Культура – это органика. Она складывается на основе многочисленных предпосылок, исторических оснований. Вмешательство в нее требует высокого профессионализма, ответственности. Праздник не рождается по заявке управленца. Культура изменяет нас в той же мере, что и мы культуру. Культура так же активна, как и субъект ее действия, – неизвестно, кто изменит мир скорее. Нужен теоретик, профи - без этого результат непредсказуем, и «пудинг может съесть нас!» (помните сцену из «Алисы в Зазеркалье» Л. Кэрролла?).

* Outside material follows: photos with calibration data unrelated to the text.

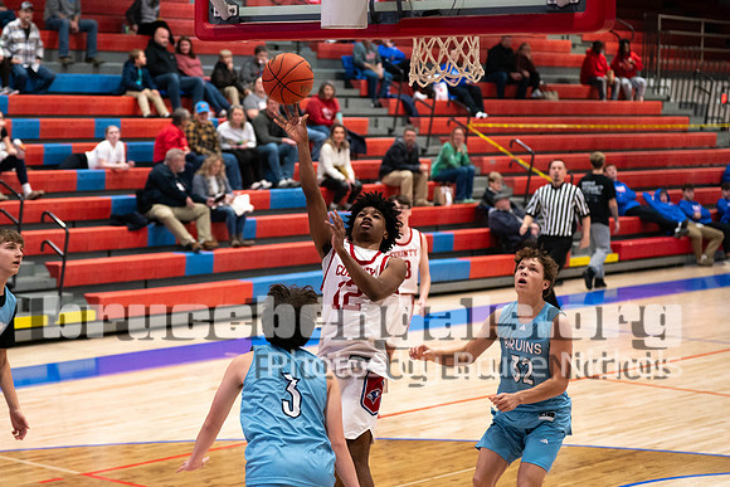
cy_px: 261
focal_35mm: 87
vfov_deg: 15.8
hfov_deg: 23.4
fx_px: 1758
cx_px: 281
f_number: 2.8
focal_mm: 70
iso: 4000
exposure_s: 1/1000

Время закрепления легенды о Петре и Февронии в русской культуре – расцвет и позднее средневековье Руси (XV - середина XVI века). Это время полного крушения архаических компонентов культуры, в том числе и семейных, и женских. Период канонизации сложившегося в период расцвета русской средневековой культуры – в толще русской повседневности - текста предварял страшную эпоху русской истории, получившую название Смутного времени. В Смутное время происходило разрушение традиционной нравственности (русской, основанной на архаике, и сформированной в период расцвета средневековой - городского типа), семейной, средневековой и городской культуры (новый город строится на новых основаниях – не на тех, на которых стояли Древний Киев и Новгород). Новый горожанин – ловкий предприимчивый москаль, «сделавший себя» на обмане, хитрости и силе, не принимался массивом русской сельской культуры. В традиционной культуре модель московской предприимчивости и силы была маргинальной. Обыватель не признавал такого пути закрепления в мире. Нужны были новые модели и способы самореализации. Новая модель женщины–правительницы, гармонизирующей властные отношения и налаживающей мир и согласие в стране, заявлена в легенде о Петре и Февронии. Она сложилась в обыденной культуре и оттуда, видимо, по причине высокой востребованности вошла в мир официальной культуры (была включена в церковный канон).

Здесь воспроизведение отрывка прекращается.